In those moments, she believes the most important task is finding an anchor. For her, that anchor was love—the love for her children that made self-harm or collapse impossible. For others, it may be hope, faith, or a future they’re holding onto.
“During a crisis,” she says, “that’s not the time to do everything. That time comes later.”
Why Suppressed Emotions Don’t Disappear
Michelle is candid about emotional processing—or the lack of it—during acute medical crises. There were periods when staying focused meant postponing emotional reflection. But she emphasizes that delayed processing is not the same as denial.
Later, through writing, conversation, and therapy, she allowed emotions to surface safely. She points to a consistent pattern: unexpressed emotion does not vanish—it often manifests physically.
“Pent-up emotion becomes illness in the body,” she says. “Research shows this again and again.”

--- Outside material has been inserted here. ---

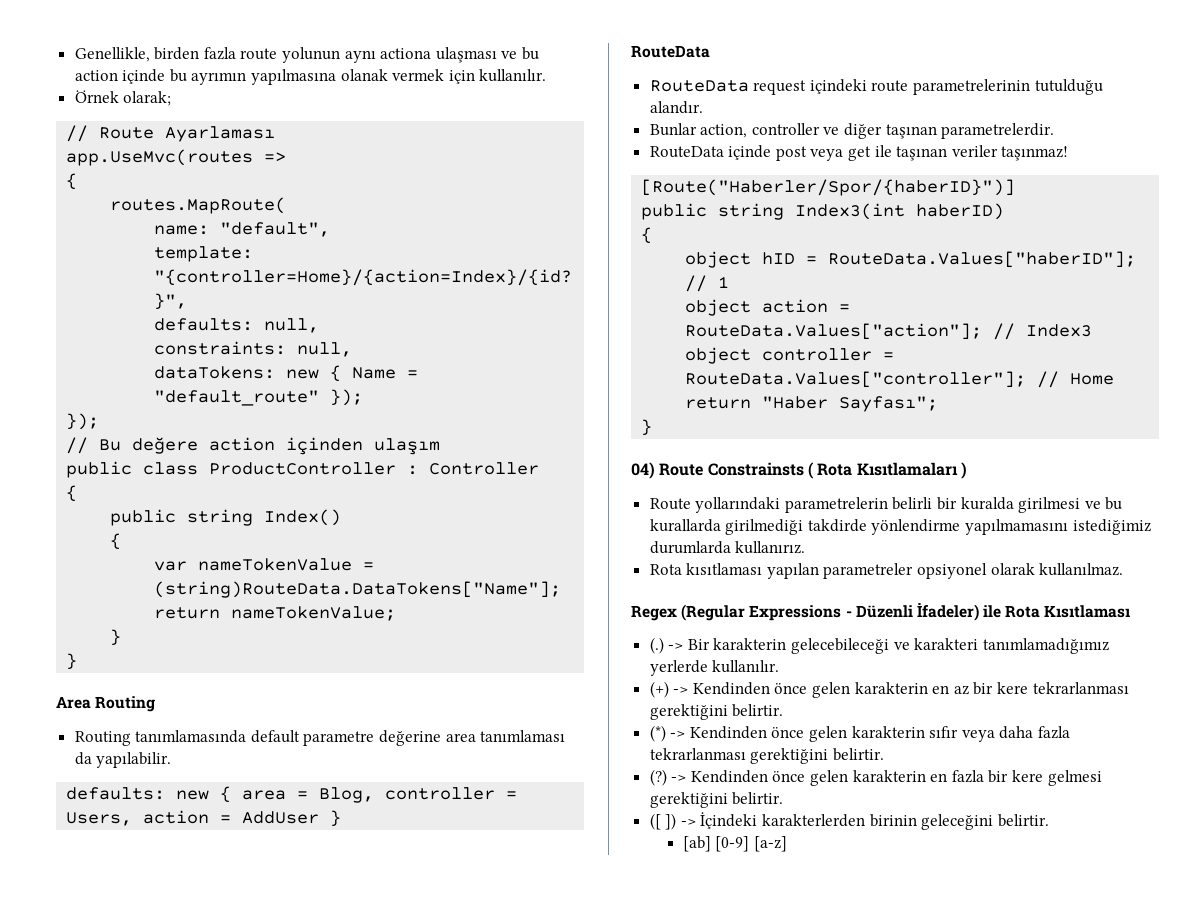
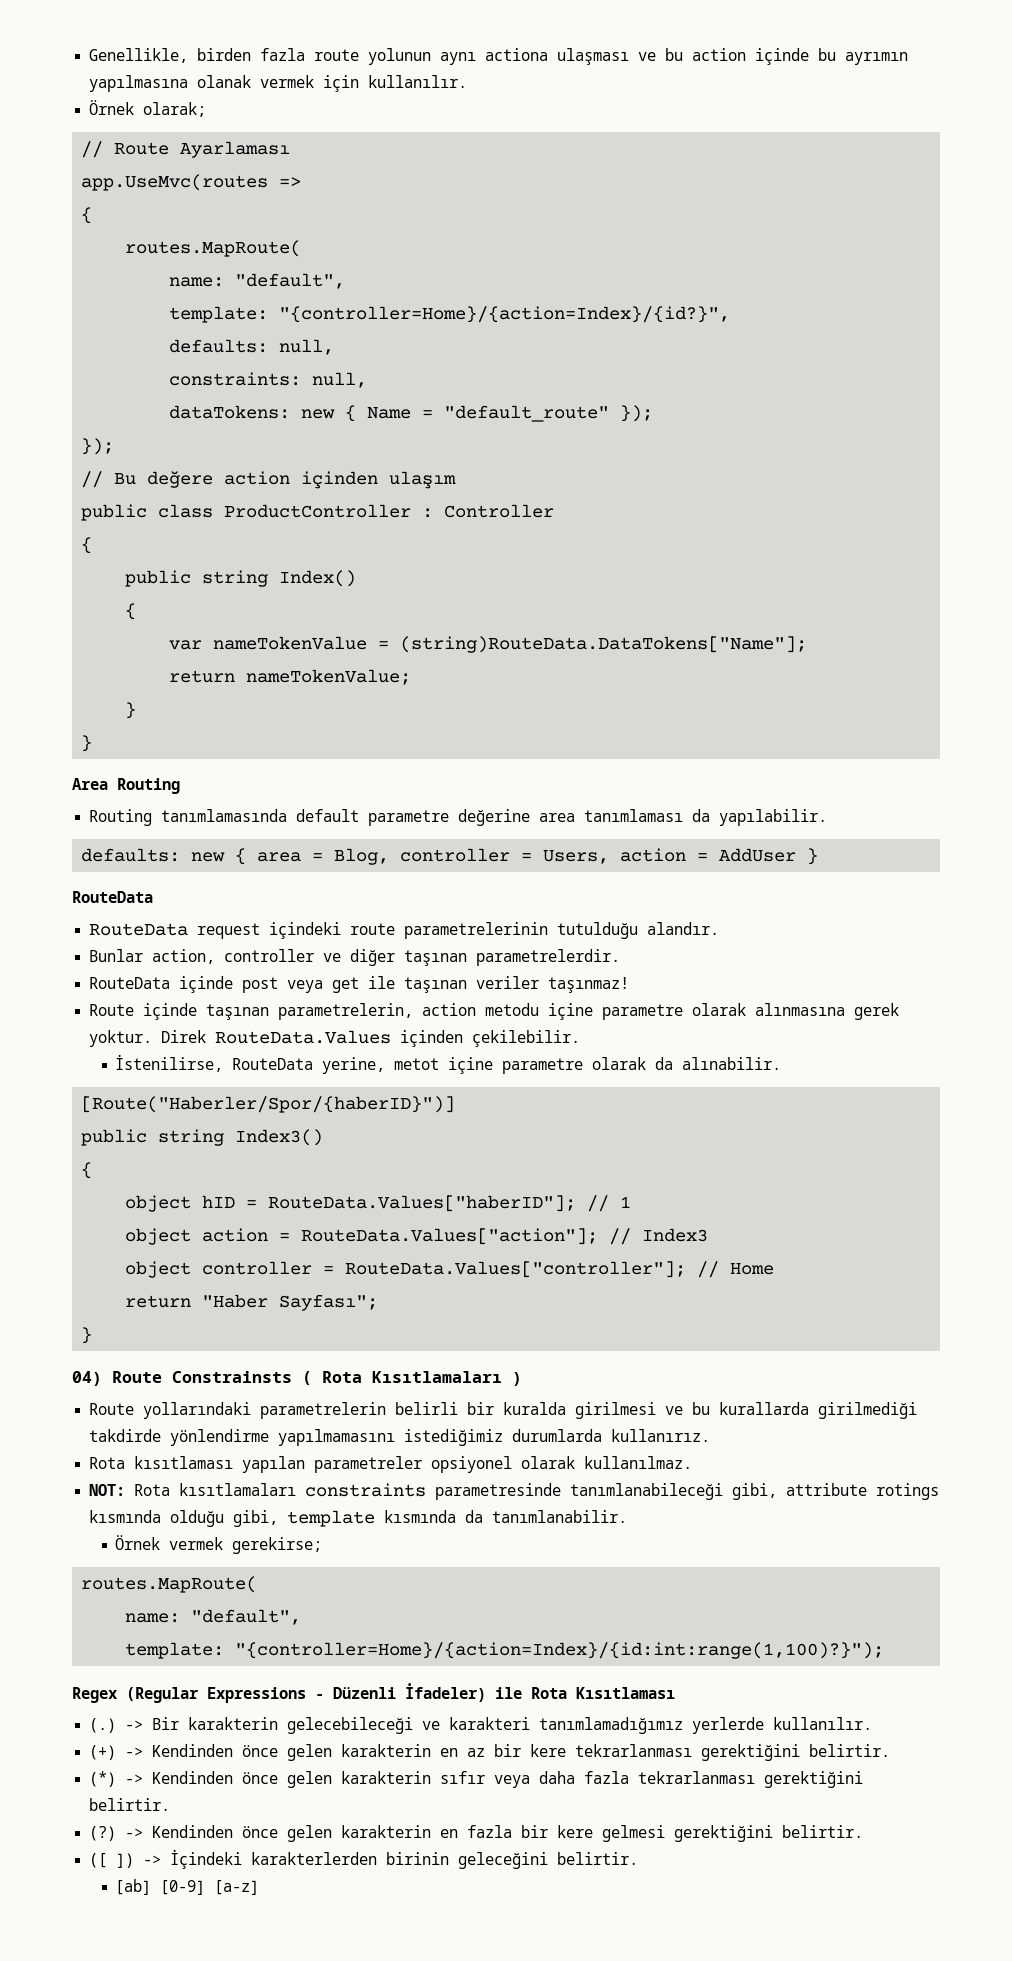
(1069, 153) none -> [89,1003,900,1020] [89,1030,581,1047] [115,1054,782,1074] // Route içinde taşınan parametrelerin, action metodu içine parametre olarak alınmasına gerek yoktur. Direk RouteData.Values içinden çekilebilir. // İstenilirse, RouteData yerine, metot içine parametre olarak da alınabilir.
[795,203,1005,220] Index3(int haberID) -> [235,1129,324,1146] Index3()
(1124, 569) none -> [89,1483,940,1500] [89,1510,628,1527] [115,1535,323,1554] [81,1576,258,1593] [125,1609,302,1625] [125,1642,885,1659] // NOT: Rota kısıtlamaları constraints parametresinde tanımlanabileceği gibi, attribute rotings kısmında olduğu gibi, template kısmında da tanımlanabilir. // Örnek vermek gerekirse; // routes.MapRoute( // name: "default", // template: "{controller=Home}/{action=Index}/{id:int:range(1,100)?}");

Writing, particularly poetry, became one of the ways she metabolized grief and fear. What began as brief morning writing sessions eventually grew into a body of work—and the fulfillment of a childhood dream she had long set aside.
Turning Pain Into Meaning
Michelle does not frame creativity as a solution, but as a channel. Art, movement, conversation, and expression allow emotional energy to move rather than stagnate.
“Everybody has a gift,” she says. “It doesn’t have to be poetry. But everyone has a way to transform pain into something constructive.”
She believes that when people reconnect with the things they loved as children—before productivity and expectation took over—they often rediscover a sense of agency during stress.
Stress as Information, Not an Enemy
Over time, Michelle came to see stress not as something to eliminate, but as something to listen to. Stress, she says, carries information about limits, needs, and unprocessed emotion.
Her approach centers on three core principles that emerged organically from her experience:
- Feeling and expressing emotions, rather than suppressing them
- Accepting and surrendering what cannot be changed
- Transforming experience through mindset and meaning
This shift, she believes, is what allows stress to become a source of strength rather than erosion.
Living With Uncertainty—Without Losing Hope
Today, Michelle is clear that resilience does not mean the challenges have ended. Her family continues to navigate medical uncertainty and ongoing care. What has changed is her relationship to the experience itself.
“Life comes in waves,” she says. “There are dark moments—but there are always stars.”
For Michelle, resilience is no longer just about endurance. It is about remaining human, open, and grounded—especially when certainty is unavailable.
In that sense, stress is no longer something to outrun. It is something to understand, integrate, and, at times, learn from.